Врач сказал, что Айжа был в сознании и понимал, что происходит, когда его привезли, то есть никакого вреда его нервной системе, скорее всего, нанесено не было, но мы неделю не были в библиотеке, и я боюсь, что у него какие-то провалы в памяти. Я снова смотрю на номер Триши.
– Ты знаешь, какой сегодня день? – Я нахмурился.
Айжа призадумался.
– Воскресенье.
– Кто сейчас президент?
Он посмотрел на меня:
– А ты сам не знаешь?
Дверь приоткрылась, и вошла медсестра.
– Доброе утро.

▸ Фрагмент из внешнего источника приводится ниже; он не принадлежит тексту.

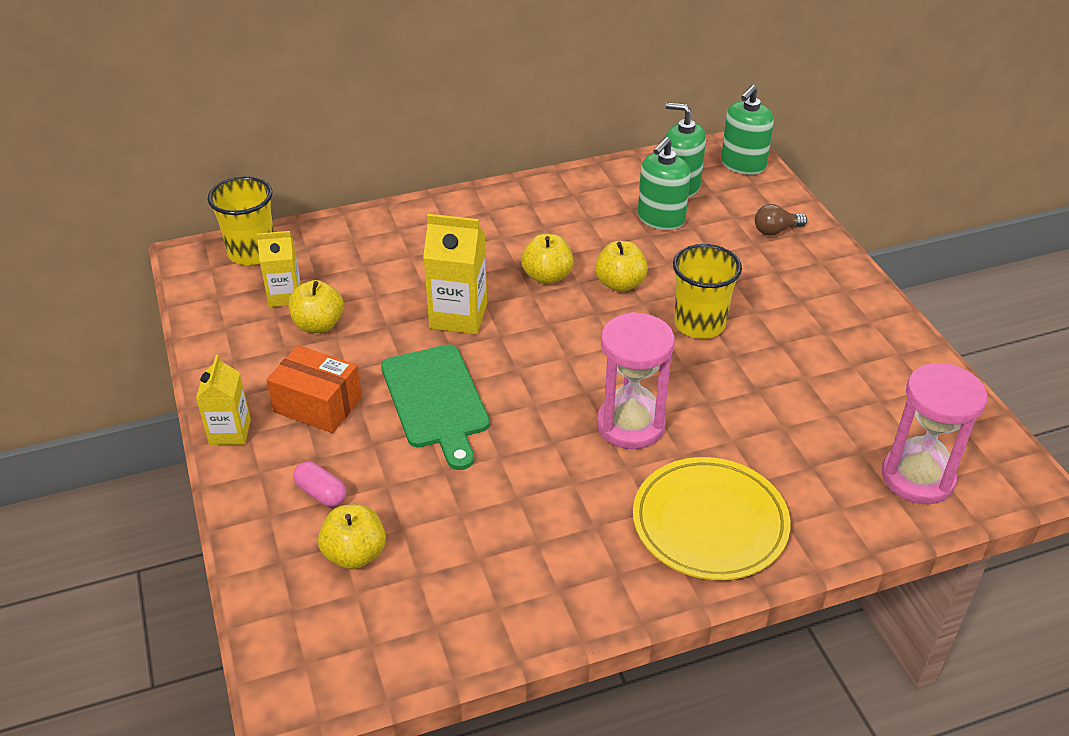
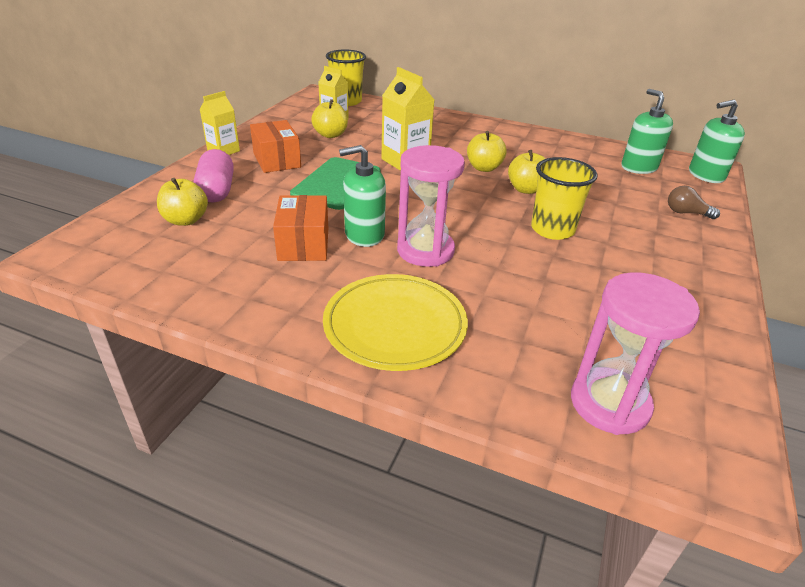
camera: 40 degrees right, 5 degrees down
(321, 493) = (217, 190): pink capsule -> pink capsule, size x1.69
(516, 496) = (303, 244): none -> orange box
(661, 219) = (602, 175): green soap dispenser -> green soap dispenser (364, 234)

Как себя чувствует наш пациент?
Она смотрела на планшет, так что я не был уверен, говорит она со мной или с Айжей. Никто из нас не ответил. Она подняла голову.
– Давайте померяем давление?
Она положила планшет в ноги кровати и надела манжету на тонкую ручку Айжи. После она измерила ему температуру и прослушала грудь стетоскопом. А потом склонилась над бумагами, что принесла с собой.
– Доктор Рид будет делать обход в течение часа, хорошо?
– Триша?
– Ой, нет. – Она вытерла имя с доски и вписала свое. – Она работала ночью. Я – Кэролин.